Aside from summarizing multiple nodes’ information, community reports are the first abstraction level across concepts and documents. One community can span over the nodes added by multiple documents. That way you’re building a “global” understanding of the indexed knowledge base. For example, from your Nobel Peace Prize winner dataset, you probably extracted a community that represents all nodes of the type “Person” that are connected to the node “Nobel Peace prize” with the edge description “winner”.

A great idea from the Microsoft Graph RAG implementation are “findings”. On top of the general community summary, these findings are more detailed insights about the community. For example, for the community containing all past Nobel Peace Prize winners, one finding could be some of the topics that connected most of their activism.

Just as with graph extraction, community report generation quality will be highly dependent on the level of domain and use case adaptation. To create more accurate community reports, use multishot prompting or LLM fine-tuning.

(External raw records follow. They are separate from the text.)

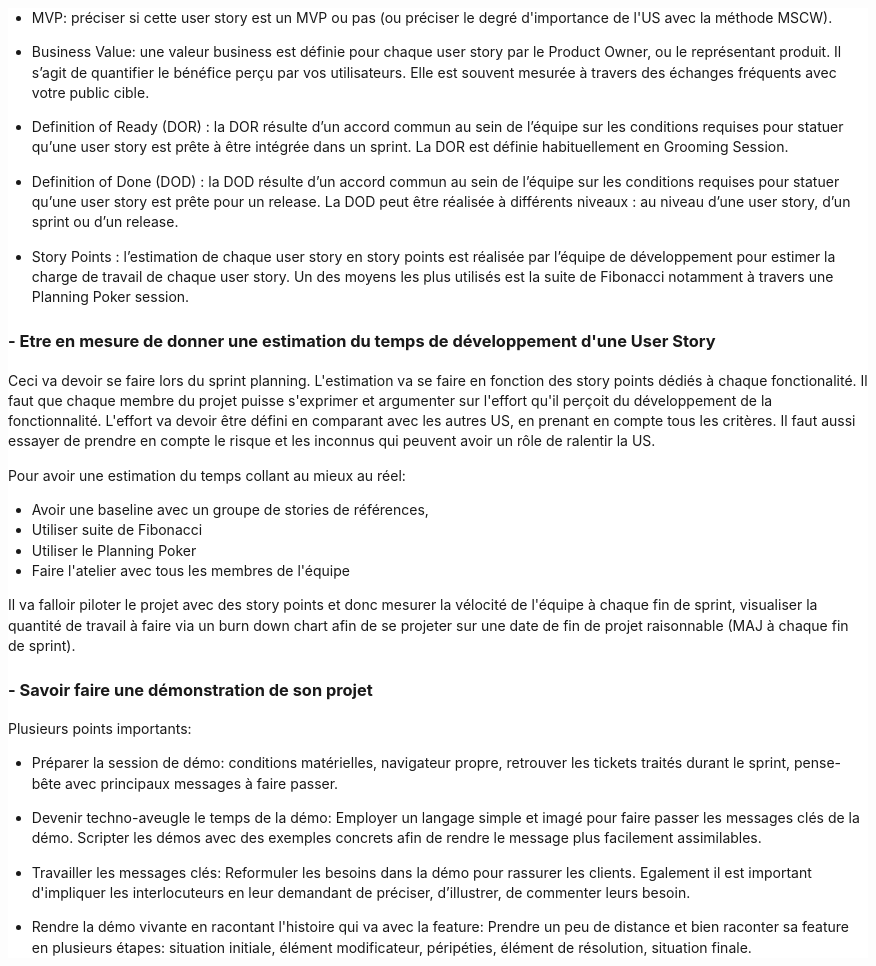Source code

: - MVP: préciser si cette user story est un MVP ou pas (ou préciser le degré d'importance de l'US avec la méthode MSCW).

- Business Value: une valeur business est définie pour chaque user story par le Product Owner, ou le représentant produit. Il s’agit de quantifier le bénéfice perçu par vos utilisateurs. Elle est souvent mesurée à travers des échanges fréquents avec votre public cible.  

- Definition of Ready (DOR) : la DOR résulte d’un accord commun au sein de l’équipe sur les conditions requises pour statuer qu’une user story est prête à être intégrée dans un sprint. La DOR est définie habituellement en Grooming Session.

- Definition of Done (DOD) : la DOD résulte d’un accord commun au sein de l’équipe sur les conditions requises pour statuer qu’une user story est prête pour un release. La DOD peut être réalisée à différents niveaux : au niveau d’une user story, d’un sprint ou d’un release.

- Story Points : l’estimation de chaque user story en story points est réalisée par l’équipe de développement pour estimer la charge de travail de chaque user story. Un des moyens les plus utilisés est la suite de Fibonacci notamment à travers une Planning Poker session.

### - Etre en mesure de donner une estimation du temps de développement d'une User Story
Ceci va devoir se faire lors du sprint planning. L'estimation va se faire en fonction des story points dédiés à chaque fonctionalité.
Il faut que chaque membre du projet puisse s'exprimer et argumenter sur l'effort qu'il perçoit du développement de la fonctionnalité. L'effort va devoir être défini en comparant avec les autres US, en prenant en compte tous les critères.
Il faut aussi essayer de prendre en compte le risque et les inconnus qui peuvent avoir un rôle de ralentir la US.

Pour avoir une estimation du temps collant au mieux au réel:
- Avoir une baseline avec un groupe de stories de références,
- Utiliser suite de Fibonacci
- Utiliser le Planning Poker
- Faire l'atelier avec tous les membres de l'équipe

Il va falloir piloter le projet avec des story points et donc mesurer la vélocité de l'équipe à chaque fin de sprint, visualiser la quantité de travail à faire via un burn down chart afin de se projeter sur une date de fin de projet raisonnable (MAJ à chaque fin de sprint).

### - Savoir faire une démonstration de son projet
Plusieurs points importants:
- Préparer la session de démo: conditions matérielles, navigateur propre, retrouver les tickets traités durant le sprint, pense-bête avec principaux messages à faire passer.

- Devenir techno-aveugle le temps de la démo:
Employer un langage simple et imagé pour faire passer les messages clés de la démo.
Scripter les démos avec des exemples concrets afin de rendre le message plus facilement assimilables. 

- Travailler les messages clés:
Reformuler les besoins dans la démo pour rassurer les clients. Egalement il est important d'impliquer les interlocuteurs en leur demandant de préciser, d’illustrer, de commenter leurs besoin.

- Rendre la démo vivante en racontant l'histoire qui va avec la feature:
Prendre un peu de distance et bien raconter sa feature en plusieurs étapes: situation initiale, élément modificateur, péripéties, élément de résolution, situation finale.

Here the Microsoft graphrag community report generation prompt.

Map Reduce for final context building

At query time you use a map-reduce pattern to first generate intermediate responses and a final response.

In the map step, you combine every community-userquery pair and generate an answer to the user query using the given community report. In addition to this intermediate response to the user question, you ask the LLM to evaluate the relevance of the given community report as context for the user query.

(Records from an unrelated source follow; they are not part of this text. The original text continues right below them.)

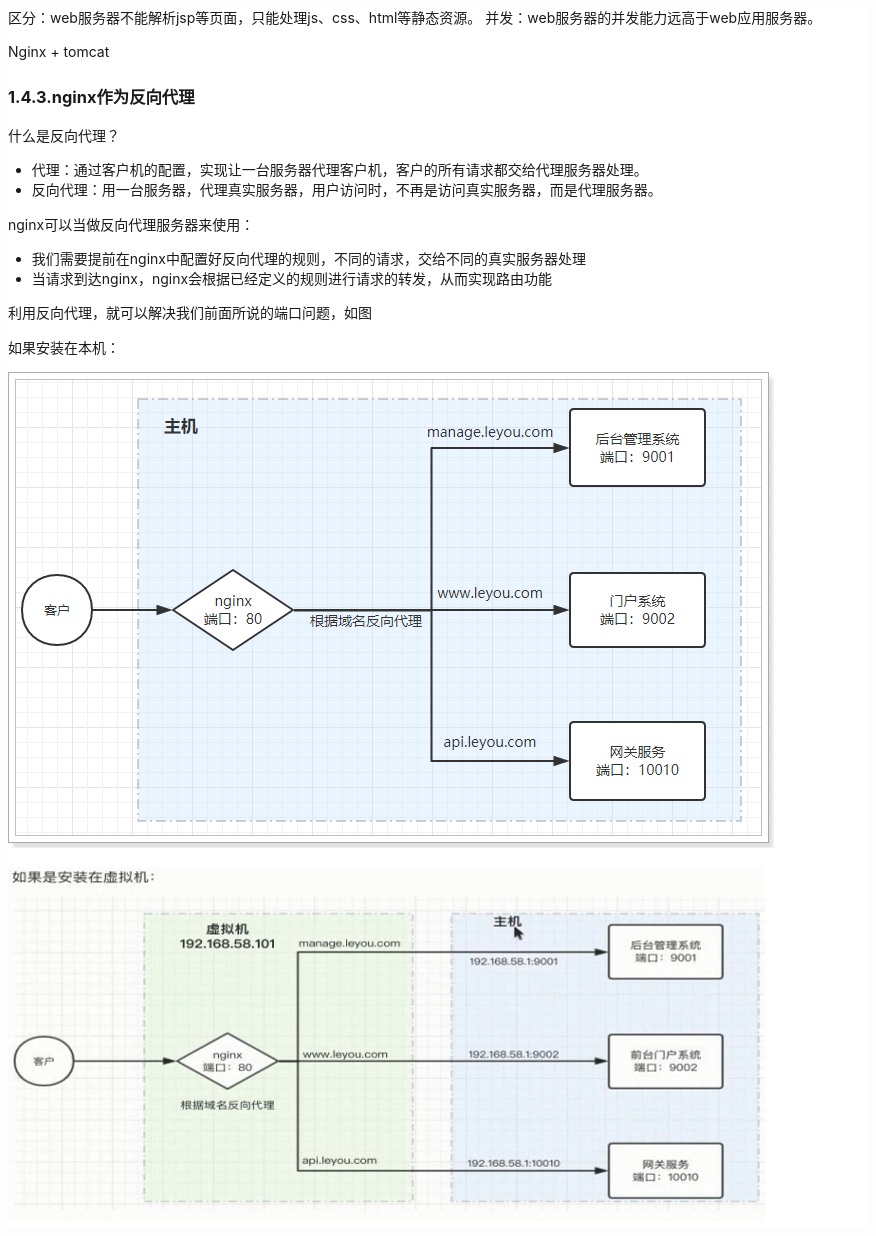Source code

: 区分：web服务器不能解析jsp等页面，只能处理js、css、html等静态资源。
并发：web服务器的并发能力远高于web应用服务器。

Nginx + tomcat

### 1.4.3.nginx作为反向代理

什么是反向代理？

- 代理：通过客户机的配置，实现让一台服务器代理客户机，客户的所有请求都交给代理服务器处理。
- 反向代理：用一台服务器，代理真实服务器，用户访问时，不再是访问真实服务器，而是代理服务器。

nginx可以当做反向代理服务器来使用：

- 我们需要提前在nginx中配置好反向代理的规则，不同的请求，交给不同的真实服务器处理
- 当请求到达nginx，nginx会根据已经定义的规则进行请求的转发，从而实现路由功能



利用反向代理，就可以解决我们前面所说的端口问题，如图

如果安装在本机：

![1526016663674](assets/1526016663674.png)

![1555060051829](assets/1555060051829.png)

In the reduce step you then order the relevance scores of the generated intermediate responses. The top k relevance scores represent the communities of interest to answer the user query. The respective community reports, potentially combined with the node and edge information are the context for your final LLM prompt.

Closing thoughts: Where is this going?

Text2vec RAG leaves obvious gaps when it comes to knowledge base Q&A tasks. Graph RAG can close these gaps and it can do so well! The additional abstraction layer via community report generation adds significant insights into your knowledge base and builds a global understanding of its semantic content. This will save teams an immense amount of time screening documents for specific pieces of information. If you are building an LLM application it will enable your users to ask the big questions that matter. Your LLM application will suddenly be able to seemingly think around the corner and understand what is going on in your user’s data instead of “only” quoting from it.

On the other hand, a Graph RAG pipeline (in its raw form as described here) requires significantly more LLM calls than a text2vec RAG pipeline. Especially the generation of community reports and intermediate answers are potential weak points that are going to cost a lot in terms of dollars and latency.

As so often in search you can expect the industry around advanced RAG systems to move towards a hybrid approach. Using the right tool for a specific query will be essential when it comes to scaling up RAG applications. A classification layer to separate incoming local and global queries could for example be imaginable. Maybe the community report and findings generation is enough and adding these reports as abstracted knowledge into your index as context candidates suffices.

Luckily the perfect RAG pipeline is not solved yet and your experiments will be part of the solution. I would love to hear about how that is going for you!